Opinión

Los niños de la cueva

Desde hace unas pocas horas disponen de alimentos y mantas, aprenden a nadar y a bucear contrarreloj mientras un psicólogo les enseña a combatir la ansiedad, a base de técnicas de meditación. Varios profesionales les encontraron vivos tras 10 días de búsqueda, ¡sorpresa mayúscula!, y ahora se dedican a fortalecerles con urgencia. Se habían amontonado todos, asustados, en los recovecos de una gruta tropical. ¿Cómo puñetas llegaron hasta allí? ¿Qué clase de excursión puede llegar a semejante extremo? Ahora mismo, sobra la queja. Ahora mismo son entrenados para afrontar la más terrible aventura: nuestros jovencísimos protagonistas, recién localizados, deberán sobrevivir en un contexto dificilísimo, unos días o unos meses. Ninguno sabe torear con bombonas tanta agua embarrada y avanzar, a través de ella, hacia la superficie, pero no les quedará otra, porque llegará en breve el lluvioso Monzón y les ahogará sin remedio si siguen ahí dentro, esperando, hacinados. El drenaje no funciona.

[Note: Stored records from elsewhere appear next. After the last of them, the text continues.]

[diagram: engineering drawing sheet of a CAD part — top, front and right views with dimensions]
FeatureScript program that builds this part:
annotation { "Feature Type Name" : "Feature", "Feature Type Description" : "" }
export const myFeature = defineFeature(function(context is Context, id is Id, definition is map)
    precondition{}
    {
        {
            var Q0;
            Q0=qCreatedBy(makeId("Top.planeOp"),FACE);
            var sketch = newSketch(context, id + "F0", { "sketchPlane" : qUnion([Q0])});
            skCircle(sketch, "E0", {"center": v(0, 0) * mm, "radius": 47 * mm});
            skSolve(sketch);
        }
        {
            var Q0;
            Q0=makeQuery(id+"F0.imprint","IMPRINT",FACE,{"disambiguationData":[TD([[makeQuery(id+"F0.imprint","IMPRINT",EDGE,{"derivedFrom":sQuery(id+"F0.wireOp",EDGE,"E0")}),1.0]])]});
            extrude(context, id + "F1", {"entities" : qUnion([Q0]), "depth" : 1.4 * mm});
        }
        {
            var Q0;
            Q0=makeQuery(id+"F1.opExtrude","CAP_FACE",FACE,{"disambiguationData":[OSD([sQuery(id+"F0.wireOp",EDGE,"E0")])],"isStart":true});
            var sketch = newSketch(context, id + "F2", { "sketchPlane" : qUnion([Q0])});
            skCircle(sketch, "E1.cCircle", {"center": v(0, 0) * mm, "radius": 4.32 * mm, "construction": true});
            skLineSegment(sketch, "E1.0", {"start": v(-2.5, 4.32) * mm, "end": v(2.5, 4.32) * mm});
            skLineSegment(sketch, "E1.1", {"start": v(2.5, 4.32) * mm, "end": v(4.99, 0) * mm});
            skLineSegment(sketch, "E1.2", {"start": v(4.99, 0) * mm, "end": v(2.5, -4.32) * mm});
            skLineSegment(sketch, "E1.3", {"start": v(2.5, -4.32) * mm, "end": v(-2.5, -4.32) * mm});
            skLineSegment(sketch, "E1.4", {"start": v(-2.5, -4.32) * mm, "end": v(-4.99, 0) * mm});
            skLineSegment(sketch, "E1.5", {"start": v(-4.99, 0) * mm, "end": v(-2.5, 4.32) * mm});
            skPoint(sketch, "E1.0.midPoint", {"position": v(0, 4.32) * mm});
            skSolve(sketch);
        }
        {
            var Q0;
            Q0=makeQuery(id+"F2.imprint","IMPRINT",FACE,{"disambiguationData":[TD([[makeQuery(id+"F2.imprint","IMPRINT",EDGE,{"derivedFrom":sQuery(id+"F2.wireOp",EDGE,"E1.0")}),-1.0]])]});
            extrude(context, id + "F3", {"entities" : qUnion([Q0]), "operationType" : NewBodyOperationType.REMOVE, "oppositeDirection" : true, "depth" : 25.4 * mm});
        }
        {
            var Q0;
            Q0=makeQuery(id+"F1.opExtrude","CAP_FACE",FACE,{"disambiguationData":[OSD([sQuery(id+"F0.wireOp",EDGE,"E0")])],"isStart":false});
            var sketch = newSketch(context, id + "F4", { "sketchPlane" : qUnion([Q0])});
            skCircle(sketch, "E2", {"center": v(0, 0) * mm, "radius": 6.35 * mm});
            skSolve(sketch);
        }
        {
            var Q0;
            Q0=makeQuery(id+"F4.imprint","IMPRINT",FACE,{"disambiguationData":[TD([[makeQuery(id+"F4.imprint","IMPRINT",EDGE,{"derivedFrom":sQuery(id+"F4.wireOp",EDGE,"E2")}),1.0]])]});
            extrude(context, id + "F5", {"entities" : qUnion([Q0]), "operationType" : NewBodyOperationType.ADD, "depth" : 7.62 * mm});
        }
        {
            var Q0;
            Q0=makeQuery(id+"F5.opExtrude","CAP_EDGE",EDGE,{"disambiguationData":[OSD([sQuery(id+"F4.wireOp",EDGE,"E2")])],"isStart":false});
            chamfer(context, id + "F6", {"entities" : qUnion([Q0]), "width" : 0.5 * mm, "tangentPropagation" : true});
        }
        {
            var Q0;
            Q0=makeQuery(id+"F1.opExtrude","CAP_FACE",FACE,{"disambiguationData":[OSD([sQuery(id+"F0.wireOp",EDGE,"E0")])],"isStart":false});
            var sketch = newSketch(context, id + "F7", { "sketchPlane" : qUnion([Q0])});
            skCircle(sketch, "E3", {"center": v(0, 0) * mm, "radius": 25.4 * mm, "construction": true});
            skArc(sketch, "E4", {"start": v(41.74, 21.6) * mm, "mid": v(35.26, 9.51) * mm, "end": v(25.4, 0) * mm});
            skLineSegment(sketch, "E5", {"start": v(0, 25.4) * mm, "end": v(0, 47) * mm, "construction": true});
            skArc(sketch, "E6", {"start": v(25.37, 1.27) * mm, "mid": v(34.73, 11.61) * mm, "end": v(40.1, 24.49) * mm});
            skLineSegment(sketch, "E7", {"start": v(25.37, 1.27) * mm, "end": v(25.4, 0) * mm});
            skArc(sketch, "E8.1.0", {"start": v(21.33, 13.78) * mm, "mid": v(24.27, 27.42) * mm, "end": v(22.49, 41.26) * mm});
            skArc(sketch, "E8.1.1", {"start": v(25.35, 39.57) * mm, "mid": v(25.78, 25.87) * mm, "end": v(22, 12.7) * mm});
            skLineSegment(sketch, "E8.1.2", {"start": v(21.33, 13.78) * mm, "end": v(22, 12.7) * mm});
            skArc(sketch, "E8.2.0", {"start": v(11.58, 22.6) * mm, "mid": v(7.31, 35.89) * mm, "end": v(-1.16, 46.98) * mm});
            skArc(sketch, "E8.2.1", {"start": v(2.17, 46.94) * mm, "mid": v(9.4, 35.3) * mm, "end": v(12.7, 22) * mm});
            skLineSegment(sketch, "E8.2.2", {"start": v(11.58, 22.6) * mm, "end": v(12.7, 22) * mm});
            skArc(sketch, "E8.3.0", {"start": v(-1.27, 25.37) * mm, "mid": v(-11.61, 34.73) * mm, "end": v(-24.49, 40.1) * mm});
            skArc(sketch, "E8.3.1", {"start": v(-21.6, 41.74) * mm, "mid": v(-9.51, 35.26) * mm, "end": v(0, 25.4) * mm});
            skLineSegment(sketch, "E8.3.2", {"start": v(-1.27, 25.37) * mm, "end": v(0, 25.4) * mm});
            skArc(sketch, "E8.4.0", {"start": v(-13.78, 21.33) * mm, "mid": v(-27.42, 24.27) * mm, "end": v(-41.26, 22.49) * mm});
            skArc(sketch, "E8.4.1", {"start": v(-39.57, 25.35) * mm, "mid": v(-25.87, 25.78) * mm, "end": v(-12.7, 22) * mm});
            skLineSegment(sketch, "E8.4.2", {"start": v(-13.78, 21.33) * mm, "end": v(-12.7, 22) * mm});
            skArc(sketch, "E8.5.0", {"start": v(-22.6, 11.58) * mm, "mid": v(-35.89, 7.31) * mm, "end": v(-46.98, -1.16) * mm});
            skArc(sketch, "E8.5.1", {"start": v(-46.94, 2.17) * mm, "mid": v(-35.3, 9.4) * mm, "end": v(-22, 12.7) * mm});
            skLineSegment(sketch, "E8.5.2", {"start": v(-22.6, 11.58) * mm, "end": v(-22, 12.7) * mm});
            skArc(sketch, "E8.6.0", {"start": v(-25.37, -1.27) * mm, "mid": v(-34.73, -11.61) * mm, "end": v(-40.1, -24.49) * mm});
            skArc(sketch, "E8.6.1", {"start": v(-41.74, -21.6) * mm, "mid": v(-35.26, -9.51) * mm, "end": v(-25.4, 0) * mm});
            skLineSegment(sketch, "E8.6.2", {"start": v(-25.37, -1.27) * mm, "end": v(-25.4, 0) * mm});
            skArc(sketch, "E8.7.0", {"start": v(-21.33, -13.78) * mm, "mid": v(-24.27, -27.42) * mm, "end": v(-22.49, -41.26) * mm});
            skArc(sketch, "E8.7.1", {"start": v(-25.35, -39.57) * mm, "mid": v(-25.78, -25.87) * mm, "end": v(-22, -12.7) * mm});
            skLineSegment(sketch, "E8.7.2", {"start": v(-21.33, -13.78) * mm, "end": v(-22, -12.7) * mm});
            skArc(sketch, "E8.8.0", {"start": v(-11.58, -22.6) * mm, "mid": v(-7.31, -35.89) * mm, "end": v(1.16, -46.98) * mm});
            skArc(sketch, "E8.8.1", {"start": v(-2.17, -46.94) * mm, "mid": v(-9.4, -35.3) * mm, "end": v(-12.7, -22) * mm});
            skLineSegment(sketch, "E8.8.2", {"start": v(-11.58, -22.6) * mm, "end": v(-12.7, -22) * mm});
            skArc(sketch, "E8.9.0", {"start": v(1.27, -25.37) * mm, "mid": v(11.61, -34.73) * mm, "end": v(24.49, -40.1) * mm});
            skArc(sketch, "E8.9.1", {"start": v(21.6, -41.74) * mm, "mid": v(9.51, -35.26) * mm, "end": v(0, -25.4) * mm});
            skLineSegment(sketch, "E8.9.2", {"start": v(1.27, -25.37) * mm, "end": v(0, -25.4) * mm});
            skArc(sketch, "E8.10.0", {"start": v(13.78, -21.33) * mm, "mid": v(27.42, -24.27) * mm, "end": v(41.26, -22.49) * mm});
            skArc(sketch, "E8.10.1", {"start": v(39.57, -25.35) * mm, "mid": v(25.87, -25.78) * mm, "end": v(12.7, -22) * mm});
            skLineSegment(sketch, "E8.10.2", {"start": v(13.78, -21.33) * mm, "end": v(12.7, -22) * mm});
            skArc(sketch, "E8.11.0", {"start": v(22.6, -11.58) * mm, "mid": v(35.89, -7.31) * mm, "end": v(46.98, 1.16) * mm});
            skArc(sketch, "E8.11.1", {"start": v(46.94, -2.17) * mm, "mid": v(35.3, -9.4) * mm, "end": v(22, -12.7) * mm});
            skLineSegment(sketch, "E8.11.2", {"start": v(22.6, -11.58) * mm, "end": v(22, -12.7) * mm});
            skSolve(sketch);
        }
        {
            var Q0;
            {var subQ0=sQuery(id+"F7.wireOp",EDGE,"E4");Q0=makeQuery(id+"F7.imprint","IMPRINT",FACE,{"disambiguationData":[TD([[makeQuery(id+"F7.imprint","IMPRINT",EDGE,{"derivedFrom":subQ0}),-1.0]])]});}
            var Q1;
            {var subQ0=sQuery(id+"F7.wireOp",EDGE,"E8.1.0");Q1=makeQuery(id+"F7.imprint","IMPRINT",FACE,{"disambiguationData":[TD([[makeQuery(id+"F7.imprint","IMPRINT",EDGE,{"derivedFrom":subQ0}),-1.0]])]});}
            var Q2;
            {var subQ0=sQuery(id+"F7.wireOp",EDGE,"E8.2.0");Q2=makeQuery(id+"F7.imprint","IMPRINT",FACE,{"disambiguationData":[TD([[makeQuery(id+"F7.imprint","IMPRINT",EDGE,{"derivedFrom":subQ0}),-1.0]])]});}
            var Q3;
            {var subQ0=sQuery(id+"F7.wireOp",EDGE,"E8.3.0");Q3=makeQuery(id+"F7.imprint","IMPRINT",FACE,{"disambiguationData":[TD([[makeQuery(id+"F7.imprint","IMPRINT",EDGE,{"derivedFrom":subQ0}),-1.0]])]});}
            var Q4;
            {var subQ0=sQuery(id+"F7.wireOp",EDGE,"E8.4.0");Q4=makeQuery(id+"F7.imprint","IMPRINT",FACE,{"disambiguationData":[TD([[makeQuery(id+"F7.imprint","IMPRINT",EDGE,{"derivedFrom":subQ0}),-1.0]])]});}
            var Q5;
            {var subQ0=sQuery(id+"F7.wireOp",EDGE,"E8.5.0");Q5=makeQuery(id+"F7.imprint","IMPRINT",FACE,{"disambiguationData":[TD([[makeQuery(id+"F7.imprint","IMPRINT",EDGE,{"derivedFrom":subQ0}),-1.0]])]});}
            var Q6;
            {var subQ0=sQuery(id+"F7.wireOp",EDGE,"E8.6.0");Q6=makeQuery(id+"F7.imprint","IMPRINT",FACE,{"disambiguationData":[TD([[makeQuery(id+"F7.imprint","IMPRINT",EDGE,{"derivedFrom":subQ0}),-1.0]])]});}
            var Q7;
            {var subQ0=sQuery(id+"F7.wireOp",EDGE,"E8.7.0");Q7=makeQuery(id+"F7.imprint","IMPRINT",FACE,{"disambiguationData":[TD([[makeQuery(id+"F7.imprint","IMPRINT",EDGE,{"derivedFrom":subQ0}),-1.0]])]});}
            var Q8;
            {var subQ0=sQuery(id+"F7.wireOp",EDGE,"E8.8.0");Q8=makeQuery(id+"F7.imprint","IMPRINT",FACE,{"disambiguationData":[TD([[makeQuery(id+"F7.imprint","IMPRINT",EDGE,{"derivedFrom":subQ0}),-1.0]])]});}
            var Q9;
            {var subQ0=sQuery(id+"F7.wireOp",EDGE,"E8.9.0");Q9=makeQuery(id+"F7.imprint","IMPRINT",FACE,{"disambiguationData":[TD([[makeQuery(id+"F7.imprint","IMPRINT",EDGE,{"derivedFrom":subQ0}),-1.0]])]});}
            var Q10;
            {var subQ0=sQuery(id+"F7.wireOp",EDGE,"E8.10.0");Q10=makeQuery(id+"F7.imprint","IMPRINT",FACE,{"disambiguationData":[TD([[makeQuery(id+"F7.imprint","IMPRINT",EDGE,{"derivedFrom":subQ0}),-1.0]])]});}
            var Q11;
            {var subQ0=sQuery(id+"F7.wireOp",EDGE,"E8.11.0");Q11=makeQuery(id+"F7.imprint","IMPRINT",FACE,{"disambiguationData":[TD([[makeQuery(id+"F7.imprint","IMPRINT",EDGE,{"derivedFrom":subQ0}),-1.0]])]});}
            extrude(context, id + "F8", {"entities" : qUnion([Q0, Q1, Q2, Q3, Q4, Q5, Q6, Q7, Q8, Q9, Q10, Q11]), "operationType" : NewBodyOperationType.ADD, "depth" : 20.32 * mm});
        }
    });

Desde hace unas pocas horas los chavales futbolistas y sus rescatadores son exhibidos en directo desde su agujero negro tropical, televisado. Ya alcanzaron categoría de héroes, pero ahora se espera de ellos un triple salto mortal, como ocurrió hace años con los mineros de Chile. Solo que, en este último caso, su condición de menores les presenta como seres más desvalidos, más frágiles. Así les percibo desde las antípodas. Doce niños y su joven entrenador, doce apóstoles y su inexperto Mesías necesitados de rizar el rizo del milagro mayúsculo, pendientes de resucitar de una muerte segura. Tan lejos sus ojos de los nuestros y, a la vez, tan cerca. Sus sonrisas tan esperanzadas, después de tanto sufrimiento.

Cuando nada es seguro, todo es posible. Lo creo firmemente mientras descubro en uno de ellos la camiseta de la equipación del Real Madrid, idéntica la de mi hijo. Juraría que tiene la edad de David.

Ahí fuera, agrupadas, sus madres. Sentadas una junto a otra, fijas sus miradas a una pantalla, acariciando a sus hijos con sus ojos, comentando que los críos han adelgazado. El amor de madre es un idioma universal. Visualizo de repente a la mía haciendo idéntico comentario. Me imagino ahí, junto a ellas.

Los retos son los que hacen interesantes las vidas. Yo soy esa madre, yo soy ese hijo. Yo creo en ellos, resilientes.